Passage provided:
··········

2.1 weighted zone scoring, 2.2 learning weights, 2.3 the optimal weight g
3. Term frequency and weighting: scoring has hinged on whether or not a query term is present in a zone within a document. All words in a document are not equally important.
3.1 inverse document frequency, 3.2 Tf-idf weighting
4. The vector space model for scoring: captures the relative importance of the terms in a document. Dot products, queries as vectors, computing vector scores for building the vector space model to score the documents.
5. Variant tf-idf functions: sublinear tf scaling, maximum tf normalization, document and query weighting schemes and pivoted normalized document length.

Week 4—— Muddiest Points

This week talks about the construction and compression about index.
About inverted index:
1. It looks like that we should build postings to storage counts and positions of terms, so it need time and space, how we compare the spent with not using inverted index?
2. What about the data structure of postings and deal with new words?
3. Which situation should we choose hast table or B-tree for access method.

Friday, January 24, 2014

Week3——Reading notes(unit 3,IIR chapter 4 and 5)

··········

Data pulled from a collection

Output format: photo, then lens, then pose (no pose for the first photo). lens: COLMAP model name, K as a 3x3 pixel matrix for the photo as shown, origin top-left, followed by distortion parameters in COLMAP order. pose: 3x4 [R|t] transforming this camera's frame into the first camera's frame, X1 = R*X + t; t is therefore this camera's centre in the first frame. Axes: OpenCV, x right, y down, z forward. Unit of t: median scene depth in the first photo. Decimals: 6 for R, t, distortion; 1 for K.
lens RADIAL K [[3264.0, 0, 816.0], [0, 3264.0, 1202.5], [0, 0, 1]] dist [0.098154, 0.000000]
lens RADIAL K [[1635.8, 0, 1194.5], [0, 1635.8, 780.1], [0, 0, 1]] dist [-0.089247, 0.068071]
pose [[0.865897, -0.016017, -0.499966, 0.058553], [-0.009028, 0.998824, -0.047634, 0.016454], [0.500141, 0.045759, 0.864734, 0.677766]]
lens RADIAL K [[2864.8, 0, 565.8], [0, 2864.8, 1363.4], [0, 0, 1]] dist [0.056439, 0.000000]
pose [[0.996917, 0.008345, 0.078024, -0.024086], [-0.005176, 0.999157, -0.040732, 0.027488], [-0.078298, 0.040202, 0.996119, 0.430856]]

··········

To do:
1) Which variant tf-idf functions do the reading notes list?
2) Can you copy the stretch of the reading notes that opens with the words containing "3.1 inverse document" and closes with "using inverted index?"?
These lines have no connection to the reading notes.

Answers to the tasks:
1)
- sublinear tf scaling
- maximum tf normalization
- document and query weighting schemes
- pivoted normalized document length

2)
3.1 inverse document frequency, 3.2 Tf-idf weighting
4. The vector space model for scoring: captures the relative importance of the terms in a document. Dot products, queries as vectors, computing vector scores for building the vector space model to score the documents.
5. Variant tf-idf functions: sublinear tf scaling, maximum tf normalization, document and query weighting schemes and pivoted normalized document length.

Week 4—— Muddiest Points

This week talks about the construction and compression about index.
About inverted index:
1. It looks like that we should build postings to storage counts and positions of terms, so it need time and space, how we compare the spent with not using inverted index?